Passage given »
★ ★ ★ ★ ★

# Border Collie puppy



## Cameron (Jun 28, 2021)

My border collie puppy - Mickey - and I are adjusting to live together.  I figured i would need something to give me a routine in retirement so starting with a puppy to do that.   He's 6 months old now and full of energy when awake.   At 62 i have to manage my energy a bit more .  We were running every morning in the better weather but way to humid at the moment in ontario but nothing like out west.   He definitely has the working dog traits so would like to get a few sheep for him to manage but will see.   At the chewing stage and I seem to be his go to !  however lots of bones from the local grocer !


----------



## ohioboy (Jun 28, 2021)

How they got their name, they used to watch/herd Collie Sheep.


----------



## Devi (Jun 28, 2021)

Cameron said:


> He definitely has the working dog traits so would like to get a few sheep for him to manage but will see.   At the chewing stage and I seem to be his go to !  however lots of bones from the local grocer !


Do you ... have room for sheep?


----------



## SmoothSeas (Jun 28, 2021)

What's his name?  We want some pictures...


----------



## hollydolly (Jun 28, 2021)

I made the mistake of getting a Border Collie when my daughter was around 4 years old. We really don't have the space for a Collie to run as much as they need to to expend energy, and of course when out in the garden, and having working dog traits , she ( the BC) would try and round my DD up, and when daughter wouldn't comply she would nip at her hands  and legs drawing blood!

My fault for not doing more research so with a heavy heart we had to find her a new home..


----------



## Cameron (Jul 4, 2021)

★ ★ ★ ★ ★

Stated exercise 1 » From the border collie thread above, duplicate word for word the part that opens with the words containing "What's his name?" and closes with "a new home..".
Stated exercise 2 » According to hollydolly's post in the border collie thread, why did her family have to find their Border Collie a new home? Answer in one to three sentences.
Stated exercise 3 »
Answer these questions from the border collie thread:
(a) How old is Cameron's puppy, Mickey?
(b) In which province are Cameron and Mickey finding the weather too humid for running?
(c) According to ohioboy, what did the dogs use to watch or herd?

Data segment »
★ ★ ★ ★ ★

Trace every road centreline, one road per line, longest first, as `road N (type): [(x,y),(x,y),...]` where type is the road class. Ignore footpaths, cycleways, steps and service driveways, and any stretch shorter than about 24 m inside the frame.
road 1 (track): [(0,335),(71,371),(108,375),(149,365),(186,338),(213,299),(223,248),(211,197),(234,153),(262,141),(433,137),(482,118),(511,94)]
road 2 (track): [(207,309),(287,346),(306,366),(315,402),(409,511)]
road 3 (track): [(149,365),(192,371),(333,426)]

★ ★ ★ ★ ★

Final result 1 »
What's his name?  We want some pictures...


----------



## hollydolly (Jun 28, 2021)

I made the mistake of getting a Border Collie when my daughter was around 4 years old. We really don't have the space for a Collie to run as much as they need to to expend energy, and of course when out in the garden, and having working dog traits , she ( the BC) would try and round my DD up, and when daughter wouldn't comply she would nip at her hands  and legs drawing blood!

My fault for not doing more research so with a heavy heart we had to find her a new home..

Final result 2 » They lacked the space for the collie to run as much as it needed to burn off energy. Because of its working dog traits, it also tried to round up hollydolly's daughter in the garden and nipped her hands and legs hard enough to draw blood when she wouldn't comply. hollydolly blames herself for not doing more research.

Final result 3 »
(a) Six months old.
(b) Ontario.
(c) Collie Sheep.